Plan moldave pour dépasser l'impasse institutionnelle
Le nouveau gouvernement proeuropéen de Moldavie sait très clairement comment renforcer les institutions du pays et dépasser la crise qui concerne l'élection de son président, qui dure depuis un an. Le premier ministre adjoint de Moldavie, Victor Osipov, s'est confié à EURACTIV lors d'un entretien exclusif.

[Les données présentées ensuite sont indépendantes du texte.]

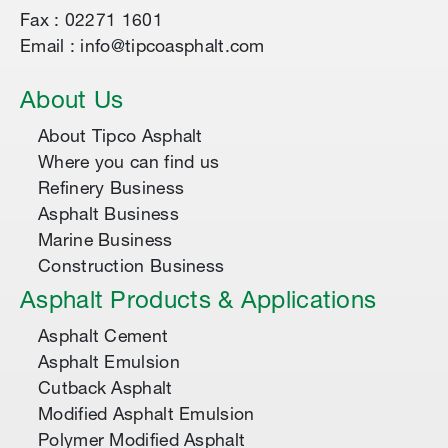
Fax : 02271 1601
Email : info@tipcoasphalt.com
About Us
About Tipco Asphalt
Where you can find us
Refinery Business
Asphalt Business
Marine Business
Construction Business
Asphalt Products & Applications
Asphalt Cement
Asphalt Emulsion
Cutback Asphalt
Modified Asphalt Emulsion
Polymer Modified Asphalt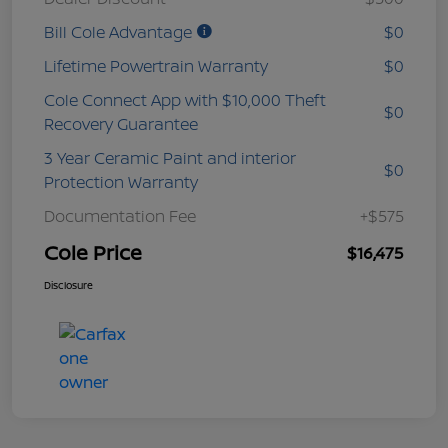
Bill Cole Advantage
$0
Lifetime Powertrain Warranty
$0
Cole Connect App with $10,000 Theft
$0
Recovery Guarantee
3 Year Ceramic Paint and interior
$0
Protection Warranty
Documentation Fee
+$575
Cole Price
$16,475
Disclosure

Le nouveau gouvernement proeuropéen de Moldavie sait très clairement comment renforcer les institutions du pays et dépasser la crise qui concerne l'élection de son président, qui dure depuis un an. Le premier ministre adjoint de Moldavie, Victor Osipov, s'est confié à EURACTIV lors d'un entretien exclusif.
La Moldavie va renforcer ses institutions selon les recommandations de l'UE, a dit M. Osipov, responsable de la "ré intégration", c'est-à-dire préserver l'intégrité du territoire moldave et résoudre le conflit en Transnistrie.
Le pays, coincé entre la Roumanie et l'Ukraine, n'a pas été capable d'élire un président depuis avril 2009, après que des votes successifs par le Parlement, qui comprend 101 sièges, aient échoué à garantir la majorité exigée de 61 eurodéputés pour l’élection d’un nouveau chef d'Etat.
Les quatre partis proeuropéens ont 53 députés au Parlement – ce qui est suffisant pour former un gouvernement mais pas assez pour élire eux-mêmes le président. Le parti communiste contrôles les 48 autres sièges (EURACTIV 13/10/09).
Suivant les recommandation de la Commission de Venise -un organe consultatif du Conseil de l'Europe établi après la chute du Mur de Berlin pour conseiller les nouvelles démocraties sur leursprojets de constitutions et leurs amendements constitutionnels – les nouveaux dirigeants moldaves ont adopté une stratégie pour sortir de l'impasse, a affirmé M. Osipov.
Il a dressé les concours de cette stratégie :
- Il y aura des élections parlementaires anticipées dont la date doit encore être établie. Le parlement existant sera dissous le 16 juin, un an après le début de son mandat.
- Un solution doit être recherchée, en parallèle, pour éviter une nouvelle impasse sur l'élection du président. La coalition dirigeante prévoit de modifier l'article 78 de la Constitution pour permettre au président d'être élu au suffrage universel direct.
- Des doutes persistent quant au soutien de l'actuel parlement sur un tel amendement constitutionnel. Une majorité constitutionnelle est indispensable, ce qui implique le soutien du parti communiste au moins en partie. Si les communistes venaient à refuser de soutenir les changements, un référendum serait organisé pour modifier l'article 72, introduisant un suffrage direct pour la présidence, comme c'était le cas jusqu'en 2000.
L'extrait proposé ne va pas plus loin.